Recep Taşkın, Murat Yetkin, radikal,
5 Kasım 2008, Çarşamba 07:08
Güneydoğu’da meydanı boş bırakmadığı için Ertuğrul Özkök’ün yanında olmak istediği Erdoğan ile ‘Çeksinler gitsinler’ tavrıyla Deniz Baykal’dan ‘Sen çek git’ lafı işiten Erdoğan sanki iki ayrı kişi. Oysa Başbakan Tayyip Erdoğan, aynı tabanı paylaşan DTP ve PKK’nın protestolarına aldırmadan ve gayet doğru yaparak sık sık Doğu ve Güneydoğuya giderken de, kızgınlığına yenik düşüp -olmayacak şey- ‘çekin gidin’ derken de aynı süreci yaşıyor. Bu sancılı bir süreç. O kızgınlık, Güneydoğudaki çatışma İstanbul sokaklarına yansımaya başladığında kendini yine olmayacak şekilde gösterdi. Başbakan, PKK-DTP’nin Kürt milliyetçisi göstericilerine muhtemelen Türk milliyetçisi göstericiler tarafından pompalı tüfekle müdahale edilmesine çerçeveyi aşan ve tehlikeli bir tepki verdi. Erdoğan’ın sağduyu çağrısı yapmak adına ve sabrın nereye kadar süreceği gibi meşru bir endişeyi dile getirirken, vatandaşın kendisini kendi imkânıyla savunma yolundan söz etmesi tepkiye yol açtı. CHP lideri Baykal, ‘Eğer halk kendisini pompalı tüfekle savunacak ise, sana ne ihtiyaç var?’ diye sordu dün Meclis grubuna konuşmasında.
İki yanlış, bir doğru mu? DTP Genel Başkanı Ahmet Türk, Başbakanın sözlerini ‘Katli vaciptir’ diyen din adamlarına benzetti. Ama iki yanlış bir doğru etmiyor. DTP, Erdoğan askerlerle yoğun bir tartışma sürecine girip Kürt ayrılıkçılığı meselesiyle cidden uğraşmaya başladığından bu yana DTP bölgeyi geriyor.
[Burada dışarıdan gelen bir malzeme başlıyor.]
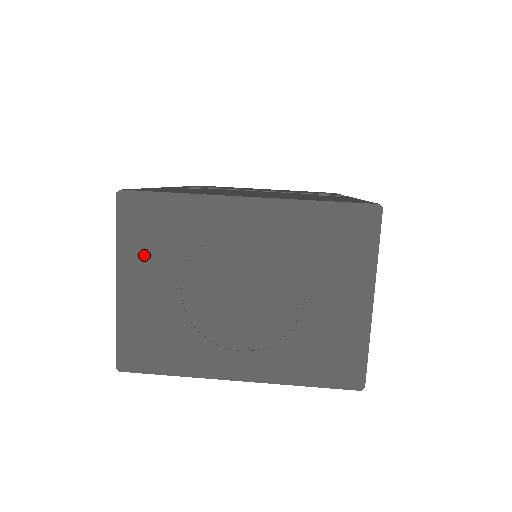
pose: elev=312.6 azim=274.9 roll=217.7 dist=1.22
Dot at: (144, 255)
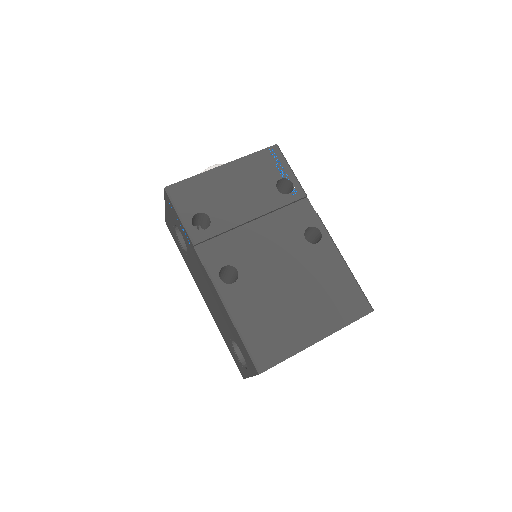
Dot at: occluded
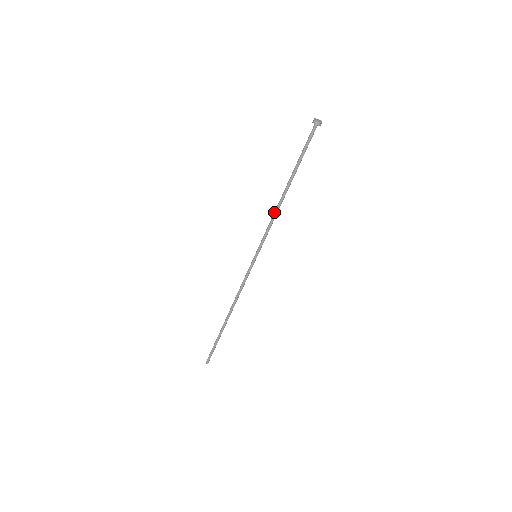
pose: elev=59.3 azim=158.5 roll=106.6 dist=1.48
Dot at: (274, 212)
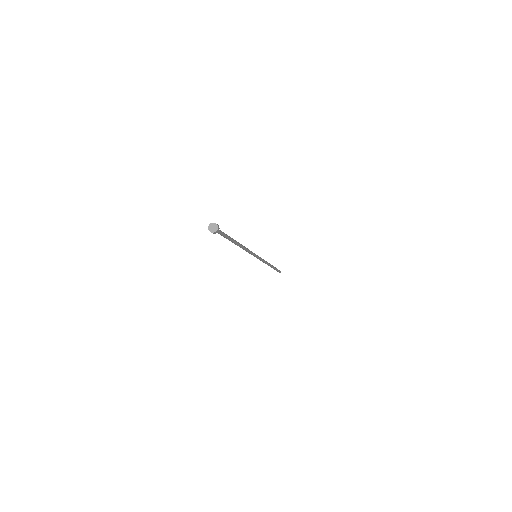
Dot at: occluded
PKK’nın 10’uncu Kongresi’nin, orduda devir teslim törenlerinin yapıldığı günlerde gerçekleşmesi siyasete bir tesadüftür. Ama ileride tarihsel açıdan bakıldığında anlam taşıdığı görülecek. PKK lider kadrosu bu kongrede artık eylemlerde insan kırımını da gözetmeksizin, şaşırtıcı taktiklerle sürekli vurma çizgisini ilan etmişlerdir. Aktütün budur. Bunda ABD’nin Türkiye’ye ve aynı zamanda Başbakan Erdoğan’a verdiği destek, İran ve Suriye’den artık destek alınamaması, Cumhur-başkanı Abdullah Gül’ün inisiyatif almasıyla Türkiye’nin Ermenistan ile buzları kırması ve elde yalnızca Barzani’nin kalmış olmasının payı vardır. PKK’nın Ankara’nın Barzani ile daha sıkı işbirliğine girmesini ve Mart 2009 yerel seçimlerini baltalamak dışında güncel hedefi kalmamıştır.
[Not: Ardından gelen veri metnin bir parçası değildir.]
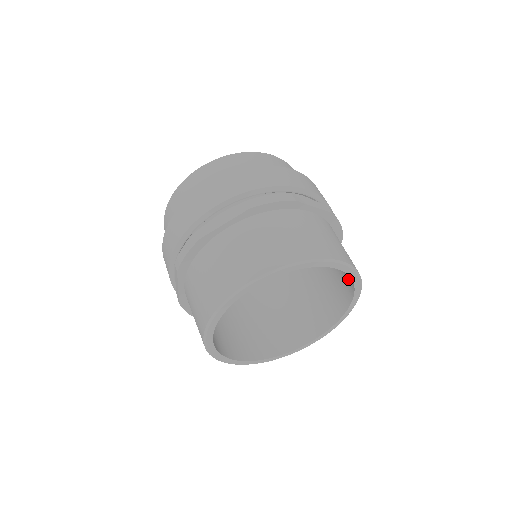
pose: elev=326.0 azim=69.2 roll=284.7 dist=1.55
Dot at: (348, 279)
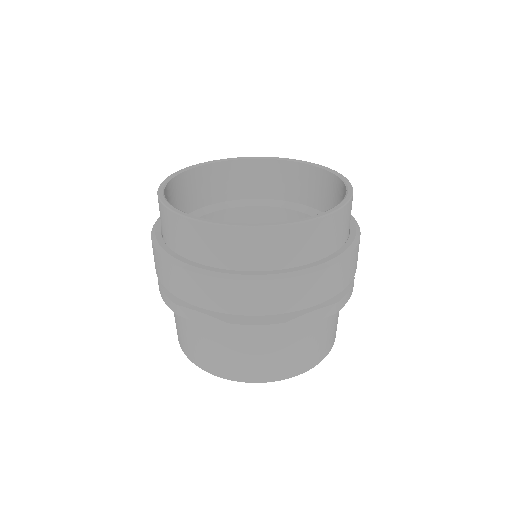
Dot at: occluded
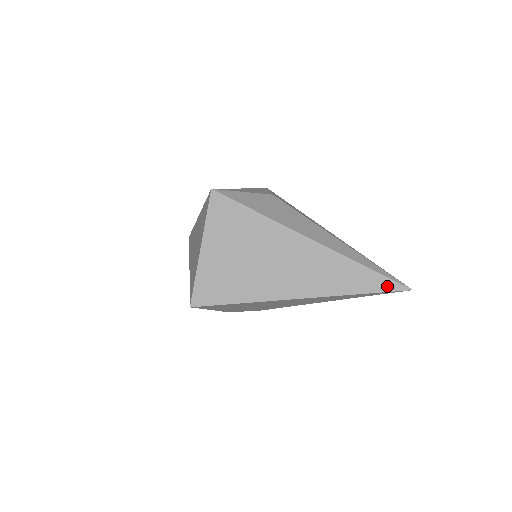
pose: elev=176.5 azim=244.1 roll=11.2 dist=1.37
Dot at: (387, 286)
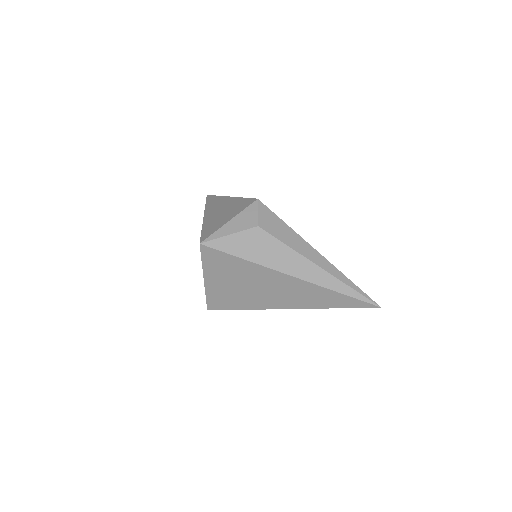
Dot at: (359, 305)
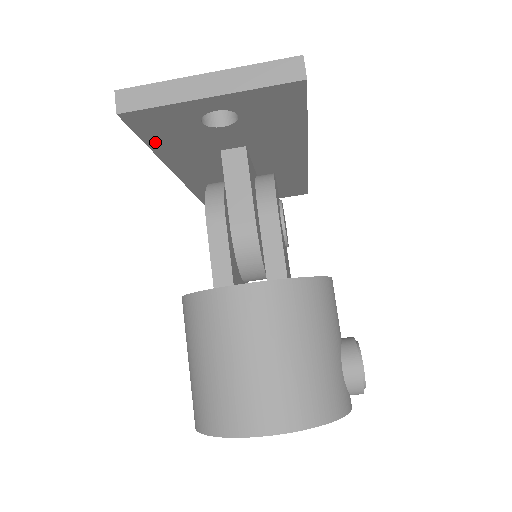
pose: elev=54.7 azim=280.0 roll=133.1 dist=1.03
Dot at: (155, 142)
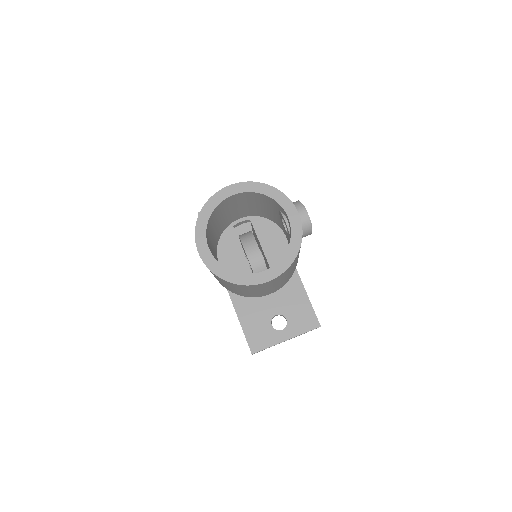
Dot at: occluded
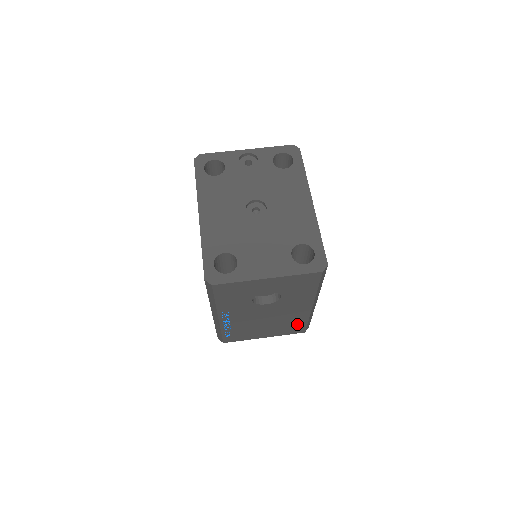
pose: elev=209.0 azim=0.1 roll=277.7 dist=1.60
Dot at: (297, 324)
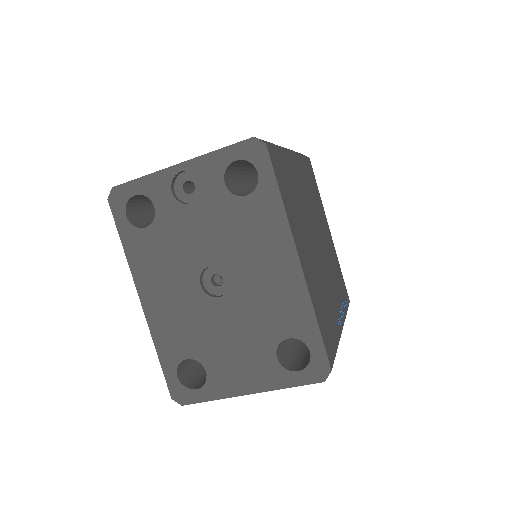
Dot at: occluded
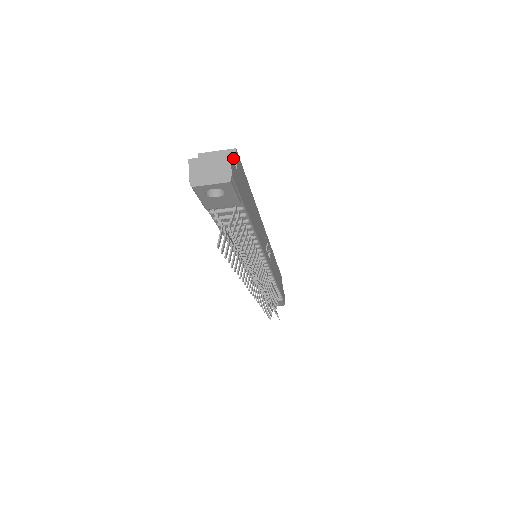
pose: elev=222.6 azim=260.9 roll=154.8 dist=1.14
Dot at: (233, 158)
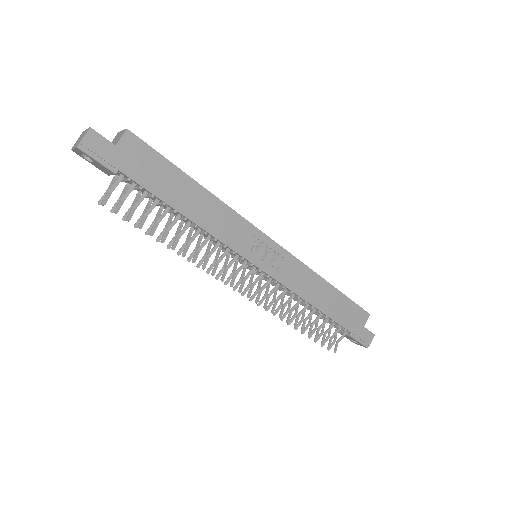
Dot at: (121, 136)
Aynı süreçte Ankara’da ezberi bozan Genelkurmay Başkanı Orgeneral İlker Başbuğ olmuştur. Başbuğ, başta Başbakan Erdoğan olmak üzere, hükümet, muhalefet, medya ve sivil toplum ile daha önce görülmedik yoğunlukta iletişim içine girmiştir. Dün Eğirdir komando okulunda Başbakan ve Genelkurmay Başkanı, Eylül başından bu yana sekizinci defa PKK ve Kürt ayrılıkçılığı ile mücadele konusunda bir araya gelmişlerdir. PKK’nın eylemleriyle güvenlik ortamını gererken, DTP’de işte böyle bir çerçevede Abdullah Öcalan’ın İmralı cezaevi koşullarını gündeme getirerek siyaset ve toplumu germeye başlamıştır. Başbakan Erdoğan Kürt ayrılıkçılığı konusunda siyaseten iki yönden kuşatılmış görünüyor. Bir tarafta 2005 Ağustos’unda ‘Kürt sorununu çözme’ taahhüdünü hatırlatan Kürt kökenli tabanı ve askerle irtibatından hoşlanmayan liberal kesimler vardır. Diğer yandan PKK’nın üzerine daha etkinlikle gidilmesini isteyen, ama asayiş dışı çözümler için hükümetin siyasi otoritesine yasal zorunluluk dışında da biat eden asker, polis ve AK Parti’nin çoğunluk oy tabanı vardır.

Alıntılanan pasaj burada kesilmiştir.